BEGIN Records to process

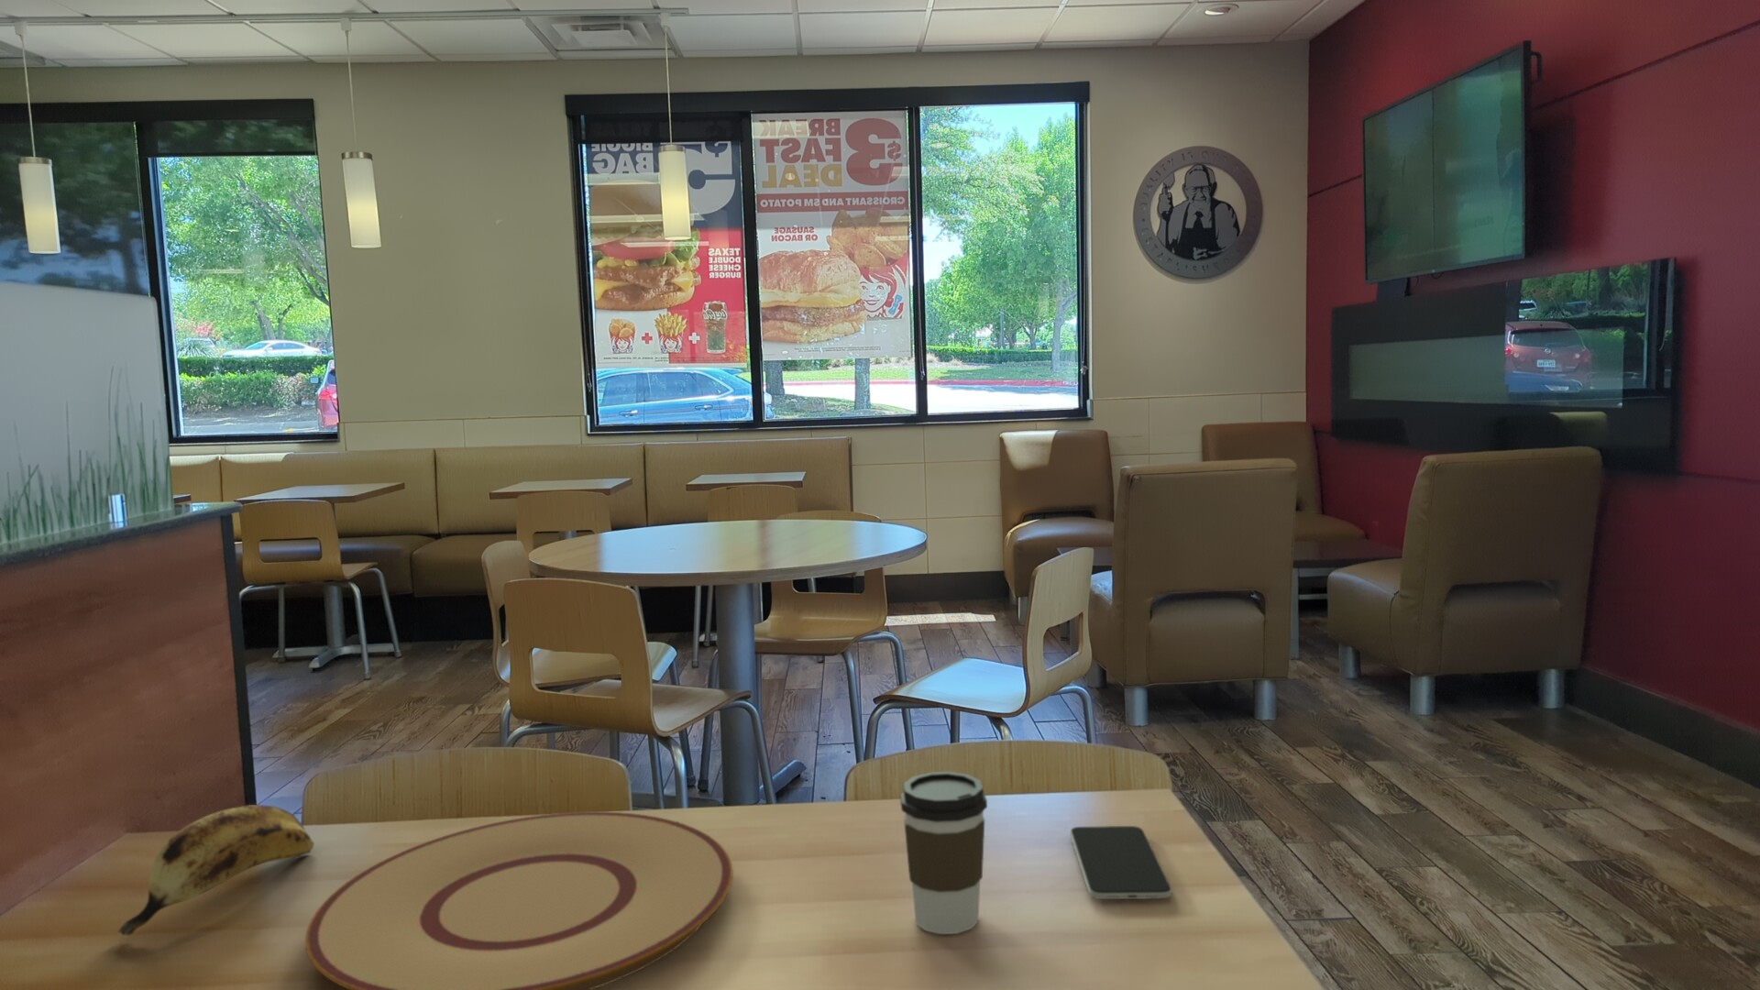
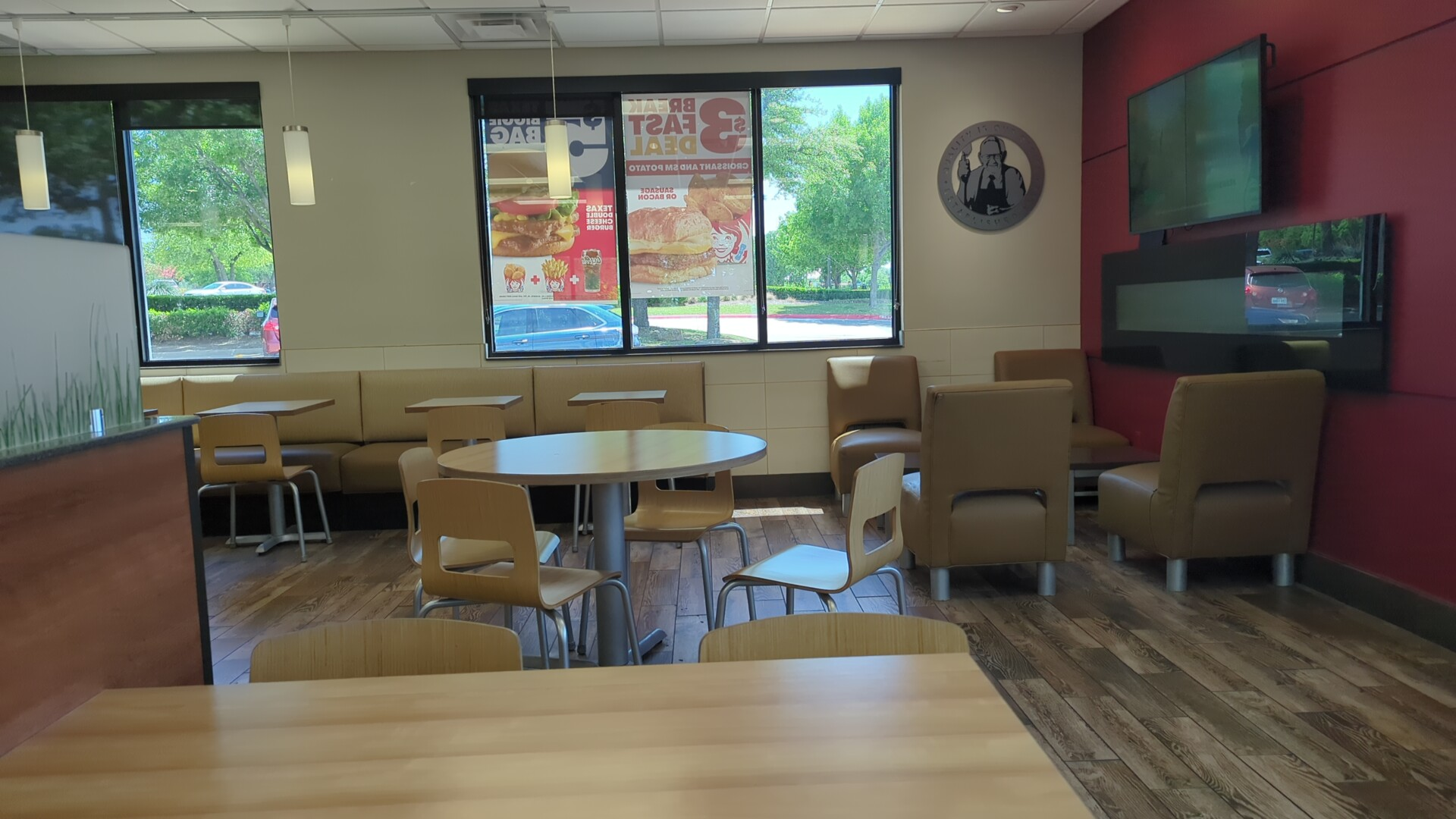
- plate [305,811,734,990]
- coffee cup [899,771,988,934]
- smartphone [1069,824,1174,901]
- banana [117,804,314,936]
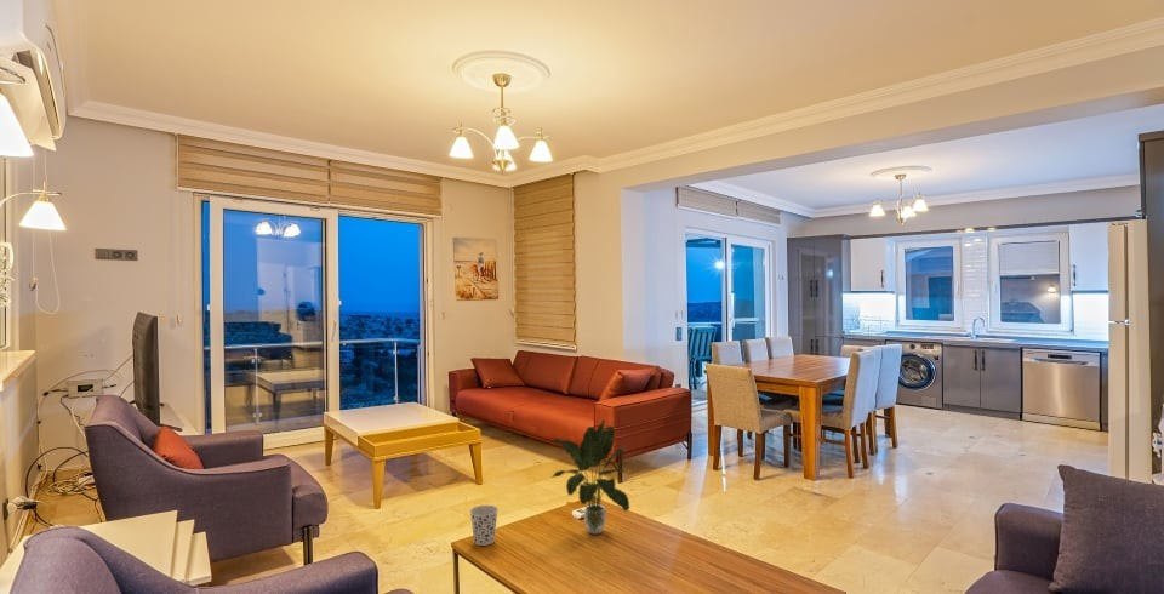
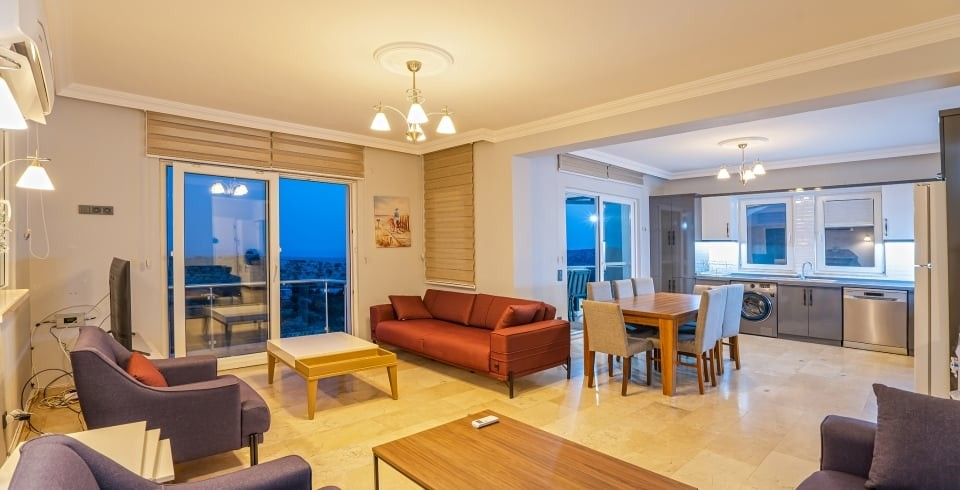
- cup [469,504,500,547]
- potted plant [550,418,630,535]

END Records to process

▶ [Exercise instructions] Transcribe each entry above character for character, omitting pictures.

▶ [Your response]
- plate [305,811,734,990]
- coffee cup [899,771,988,934]
- smartphone [1069,824,1174,901]
- banana [117,804,314,936]
- cup [469,504,500,547]
- potted plant [550,418,630,535]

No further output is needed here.